The third award-winning project is OpenMC, led by Argonne and the Massachusetts Institute of Technology (MIT). It is free software that helps scientists model how neutrons and photons move inside and interact with materials in nuclear reactors. It can run on anything from a laptop to the world’s largest supercomputers. OpenMC can automatically test different reactor designs, use machine learning to improve results and show data in real time.

“[OpenMC] can predict, for example, how quickly nuclear fuel will be consumed or how much damage radiation will cause to reactor materials.” — Paul Romano, computational scientist

Argonne’s development team includes Paul Romano, Patrick Shriwise, John Tramm and Amanda Lund.

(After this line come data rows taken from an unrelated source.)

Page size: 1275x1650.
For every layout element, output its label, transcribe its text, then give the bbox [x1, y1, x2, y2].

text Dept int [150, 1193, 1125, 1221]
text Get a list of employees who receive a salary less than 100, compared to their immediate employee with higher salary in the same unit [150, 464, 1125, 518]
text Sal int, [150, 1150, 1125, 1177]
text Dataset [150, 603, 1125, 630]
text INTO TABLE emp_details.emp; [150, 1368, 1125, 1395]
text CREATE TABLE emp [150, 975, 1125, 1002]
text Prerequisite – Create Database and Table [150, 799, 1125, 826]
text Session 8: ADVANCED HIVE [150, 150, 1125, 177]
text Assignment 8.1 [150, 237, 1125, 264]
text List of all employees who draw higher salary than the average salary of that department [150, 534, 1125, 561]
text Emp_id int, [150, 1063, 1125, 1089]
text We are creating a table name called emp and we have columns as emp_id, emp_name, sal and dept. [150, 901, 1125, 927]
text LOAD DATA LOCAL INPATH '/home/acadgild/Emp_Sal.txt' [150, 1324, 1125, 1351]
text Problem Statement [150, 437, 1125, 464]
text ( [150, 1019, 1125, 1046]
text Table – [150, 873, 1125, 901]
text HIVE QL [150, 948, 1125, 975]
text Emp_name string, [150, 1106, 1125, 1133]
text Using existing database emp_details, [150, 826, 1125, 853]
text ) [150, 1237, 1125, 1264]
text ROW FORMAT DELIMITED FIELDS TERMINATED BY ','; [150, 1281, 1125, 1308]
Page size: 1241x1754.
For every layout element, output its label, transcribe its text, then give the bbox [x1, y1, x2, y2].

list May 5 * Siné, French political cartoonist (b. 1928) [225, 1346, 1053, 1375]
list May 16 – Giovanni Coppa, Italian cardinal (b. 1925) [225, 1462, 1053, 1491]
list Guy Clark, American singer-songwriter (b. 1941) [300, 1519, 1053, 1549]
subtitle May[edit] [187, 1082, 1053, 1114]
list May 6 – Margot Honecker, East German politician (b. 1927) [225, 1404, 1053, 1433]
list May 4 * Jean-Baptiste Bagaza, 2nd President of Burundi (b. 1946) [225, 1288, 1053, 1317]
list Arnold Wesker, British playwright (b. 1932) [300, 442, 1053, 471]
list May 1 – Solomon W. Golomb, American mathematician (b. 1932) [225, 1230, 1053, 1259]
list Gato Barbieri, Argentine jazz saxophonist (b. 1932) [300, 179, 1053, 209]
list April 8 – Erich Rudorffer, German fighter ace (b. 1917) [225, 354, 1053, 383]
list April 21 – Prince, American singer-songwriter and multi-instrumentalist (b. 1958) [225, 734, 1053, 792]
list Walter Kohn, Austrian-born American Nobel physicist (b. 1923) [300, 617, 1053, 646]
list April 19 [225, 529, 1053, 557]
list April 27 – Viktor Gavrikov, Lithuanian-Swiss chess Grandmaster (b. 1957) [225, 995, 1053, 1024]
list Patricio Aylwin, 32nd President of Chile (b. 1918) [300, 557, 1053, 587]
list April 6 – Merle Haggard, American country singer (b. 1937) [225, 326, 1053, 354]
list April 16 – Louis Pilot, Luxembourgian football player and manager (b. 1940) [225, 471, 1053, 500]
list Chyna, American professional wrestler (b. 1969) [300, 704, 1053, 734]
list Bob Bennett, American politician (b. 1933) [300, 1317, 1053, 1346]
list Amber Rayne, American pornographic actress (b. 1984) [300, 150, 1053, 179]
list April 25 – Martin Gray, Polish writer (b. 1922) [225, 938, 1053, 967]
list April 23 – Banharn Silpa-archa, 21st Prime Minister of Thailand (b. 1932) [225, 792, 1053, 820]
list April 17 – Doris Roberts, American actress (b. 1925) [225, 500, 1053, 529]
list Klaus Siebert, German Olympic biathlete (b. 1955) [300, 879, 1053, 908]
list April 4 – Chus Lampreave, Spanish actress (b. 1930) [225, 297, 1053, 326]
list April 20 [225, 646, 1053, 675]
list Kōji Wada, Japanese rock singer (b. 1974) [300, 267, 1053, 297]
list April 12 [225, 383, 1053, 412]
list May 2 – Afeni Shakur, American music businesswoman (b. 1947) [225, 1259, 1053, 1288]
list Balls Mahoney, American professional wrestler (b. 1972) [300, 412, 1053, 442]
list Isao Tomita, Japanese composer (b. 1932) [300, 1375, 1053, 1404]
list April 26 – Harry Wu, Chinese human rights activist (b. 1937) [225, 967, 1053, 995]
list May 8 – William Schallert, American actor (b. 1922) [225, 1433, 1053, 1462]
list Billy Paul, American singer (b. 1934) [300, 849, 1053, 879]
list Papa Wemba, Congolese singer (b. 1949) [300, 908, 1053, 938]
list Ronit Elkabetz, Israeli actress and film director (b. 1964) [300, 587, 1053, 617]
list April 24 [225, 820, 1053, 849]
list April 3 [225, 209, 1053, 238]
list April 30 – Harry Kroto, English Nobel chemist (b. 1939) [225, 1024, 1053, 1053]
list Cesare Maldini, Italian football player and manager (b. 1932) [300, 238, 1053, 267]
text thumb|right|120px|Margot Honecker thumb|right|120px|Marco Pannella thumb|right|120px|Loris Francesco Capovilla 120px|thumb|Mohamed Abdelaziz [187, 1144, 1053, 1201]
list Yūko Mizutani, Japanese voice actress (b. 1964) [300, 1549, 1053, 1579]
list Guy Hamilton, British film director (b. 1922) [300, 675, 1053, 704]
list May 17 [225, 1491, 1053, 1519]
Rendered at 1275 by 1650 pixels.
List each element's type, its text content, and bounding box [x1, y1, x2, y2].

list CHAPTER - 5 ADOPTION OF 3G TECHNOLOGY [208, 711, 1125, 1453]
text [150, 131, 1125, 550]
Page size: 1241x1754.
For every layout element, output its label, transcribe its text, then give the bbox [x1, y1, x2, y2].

Romano began developing OpenMC more than a decade ago as an MIT graduate student. He is now a computational scientist at Argonne, and he and others at Argonne and MIT have grown OpenMC into a widely used tool for advancing both fission and fusion research. ​“It can predict, for example, how quickly nuclear fuel will be consumed or how much damage radiation will cause to reactor materials,” Romano said.

Together, these three projects represent a comprehensive approach to modernizing nuclear energy. They address fundamental challenges in reactor physics and the need for accessible, open-source tools and introduce an innovative design for hydrogen containment. Argonne’s researchers have pushed the boundaries of what is possible in nuclear technology, demonstrating that safety, efficiency and innovation can go hand in hand.